[Exercise]
Word for word, set down every line of the entries below from the line with "thumb tip: (1055, 830)" to the line with "thumb mcp: (1062, 861)", including both, and no other line.

[Material supplied]
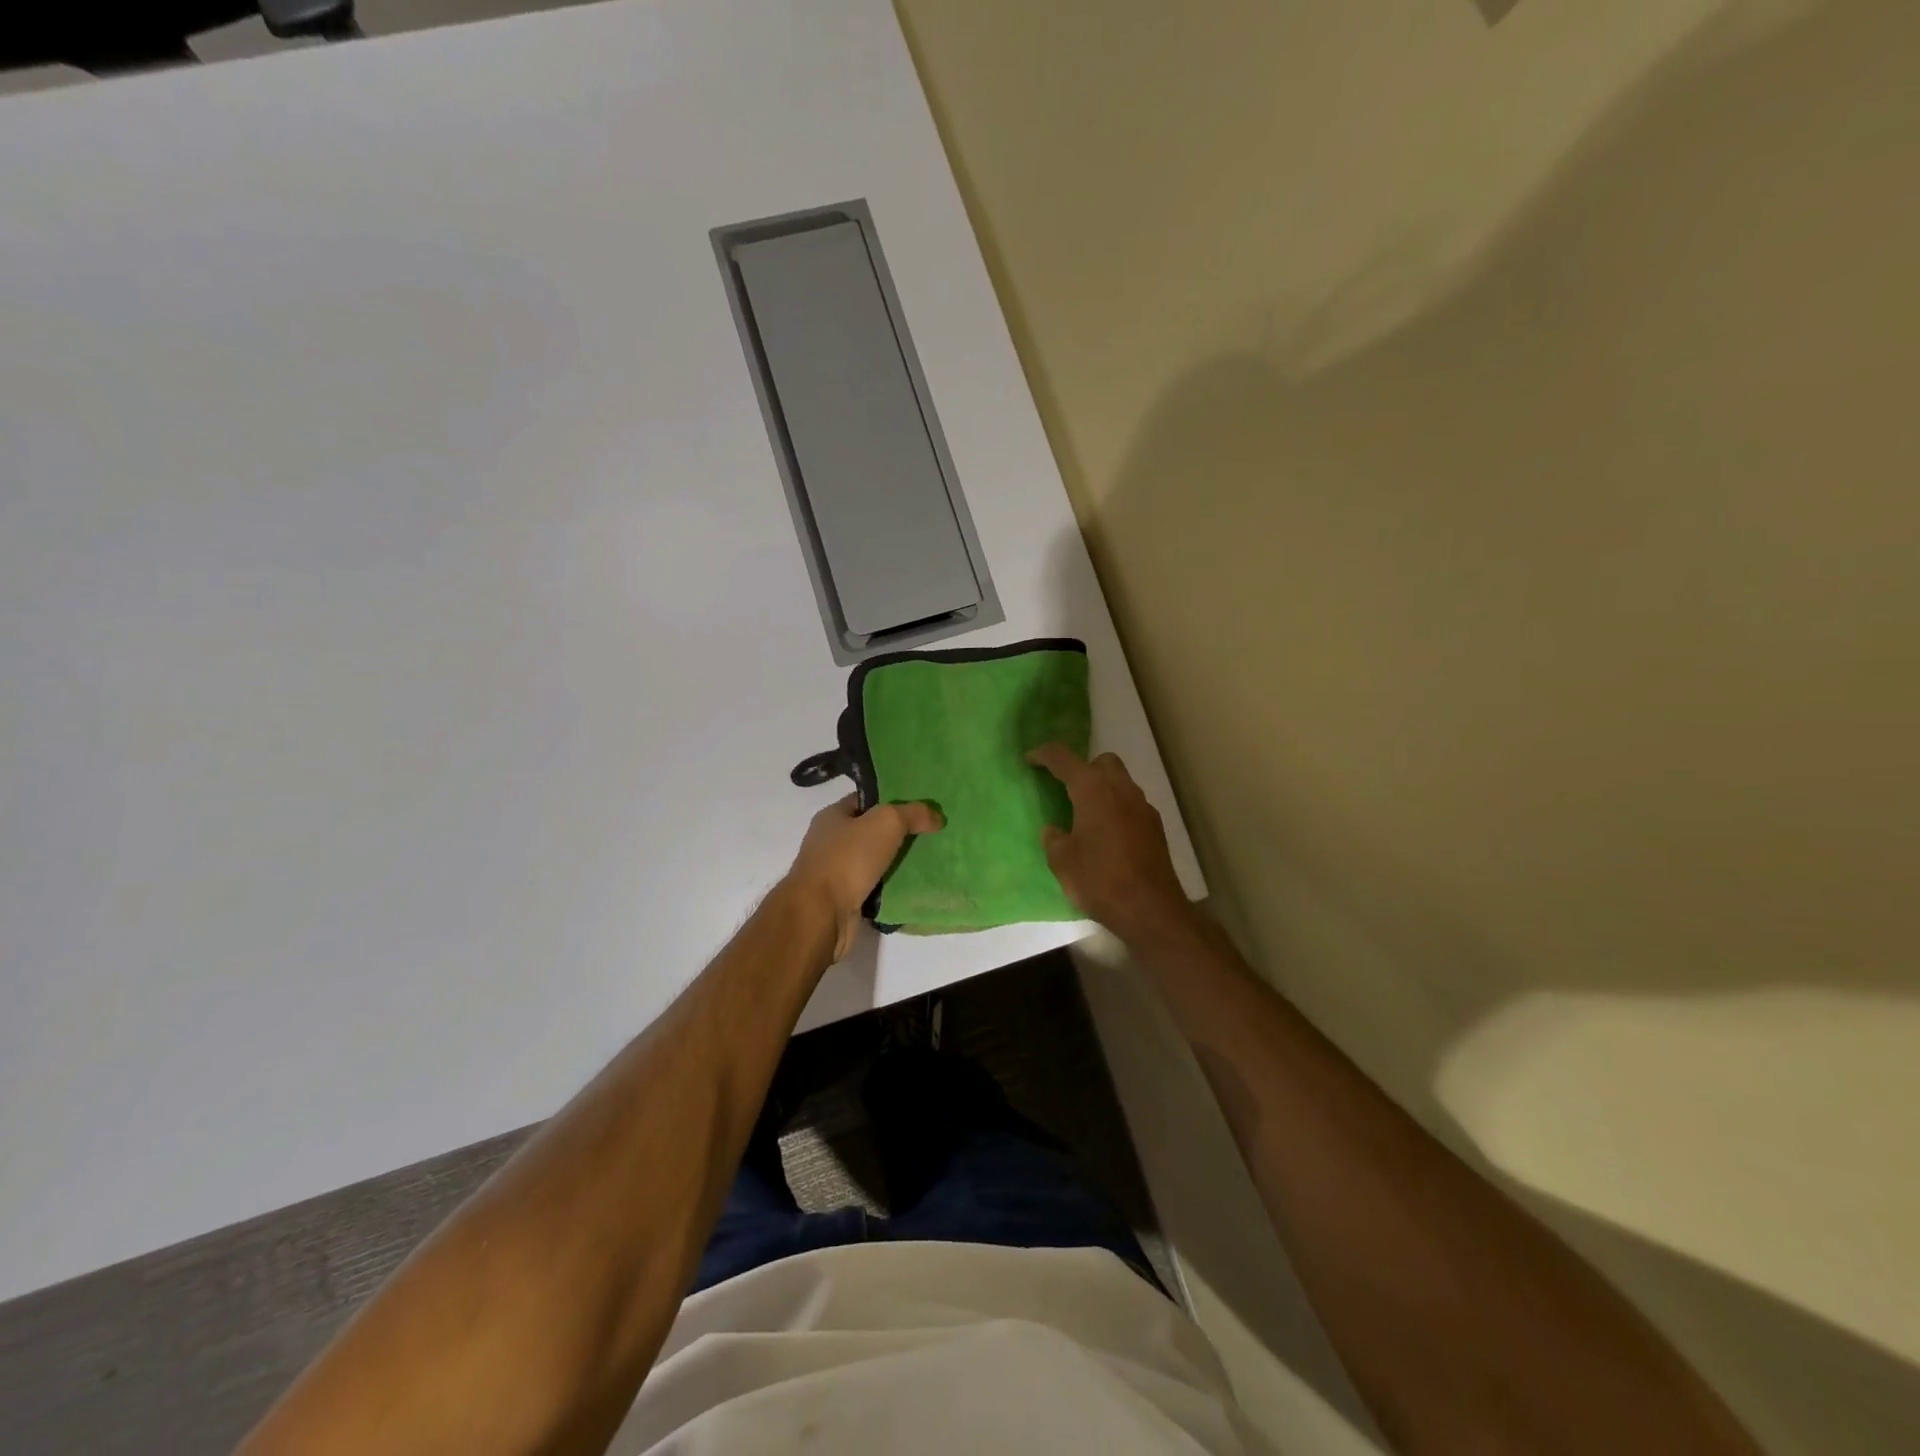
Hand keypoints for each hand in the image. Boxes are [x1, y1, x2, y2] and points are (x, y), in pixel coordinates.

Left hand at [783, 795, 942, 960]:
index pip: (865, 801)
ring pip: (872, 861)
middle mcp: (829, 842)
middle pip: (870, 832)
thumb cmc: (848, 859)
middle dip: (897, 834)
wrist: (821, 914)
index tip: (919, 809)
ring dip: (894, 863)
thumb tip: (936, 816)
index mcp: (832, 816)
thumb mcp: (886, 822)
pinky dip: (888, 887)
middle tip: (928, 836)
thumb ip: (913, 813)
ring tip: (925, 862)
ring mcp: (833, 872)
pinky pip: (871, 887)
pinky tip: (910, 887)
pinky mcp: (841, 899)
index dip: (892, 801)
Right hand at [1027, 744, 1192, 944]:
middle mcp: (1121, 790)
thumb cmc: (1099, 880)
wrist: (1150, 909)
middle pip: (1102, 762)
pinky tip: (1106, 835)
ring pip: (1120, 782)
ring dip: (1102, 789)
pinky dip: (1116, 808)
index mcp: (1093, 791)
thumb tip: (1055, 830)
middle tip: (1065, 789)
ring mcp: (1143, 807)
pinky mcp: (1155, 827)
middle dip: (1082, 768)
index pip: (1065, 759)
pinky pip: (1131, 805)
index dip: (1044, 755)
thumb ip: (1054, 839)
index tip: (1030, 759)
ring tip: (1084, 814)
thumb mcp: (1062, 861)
* * *
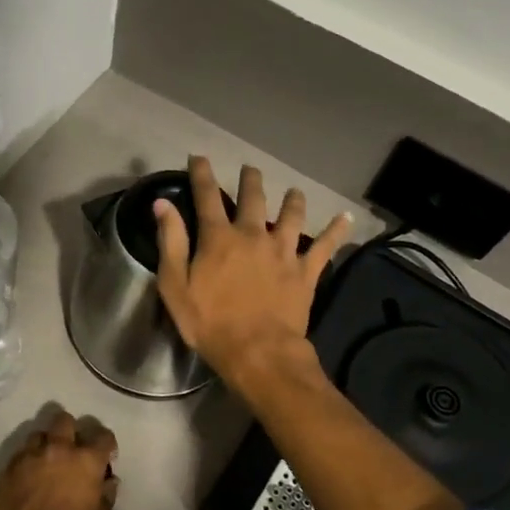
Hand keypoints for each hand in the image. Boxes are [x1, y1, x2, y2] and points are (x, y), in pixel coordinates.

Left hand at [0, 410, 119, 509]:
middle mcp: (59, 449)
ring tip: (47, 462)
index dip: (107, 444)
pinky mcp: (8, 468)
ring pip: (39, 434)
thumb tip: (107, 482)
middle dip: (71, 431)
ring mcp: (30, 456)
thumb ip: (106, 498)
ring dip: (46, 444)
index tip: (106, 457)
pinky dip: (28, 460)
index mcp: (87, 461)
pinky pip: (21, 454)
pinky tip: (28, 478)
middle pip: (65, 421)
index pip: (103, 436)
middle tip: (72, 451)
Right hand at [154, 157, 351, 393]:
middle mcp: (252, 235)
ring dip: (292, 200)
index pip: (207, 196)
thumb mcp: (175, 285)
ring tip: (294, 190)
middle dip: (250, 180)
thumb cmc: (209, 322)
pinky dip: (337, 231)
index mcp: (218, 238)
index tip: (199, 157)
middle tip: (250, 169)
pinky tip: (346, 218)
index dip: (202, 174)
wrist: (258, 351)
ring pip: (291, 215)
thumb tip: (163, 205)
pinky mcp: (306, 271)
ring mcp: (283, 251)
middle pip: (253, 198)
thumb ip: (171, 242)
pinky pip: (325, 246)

[Written response]
thumb tip: (1055, 830)
middle tip: (1065, 789)
ring mcp: (1143, 807)
pinky mcp: (1155, 827)
middle dip: (1082, 768)
index pip: (1065, 759)
pinky pip: (1131, 805)
index dip: (1044, 755)
thumb ip: (1054, 839)
index tip: (1030, 759)
ring tip: (1084, 814)
thumb mcp: (1062, 861)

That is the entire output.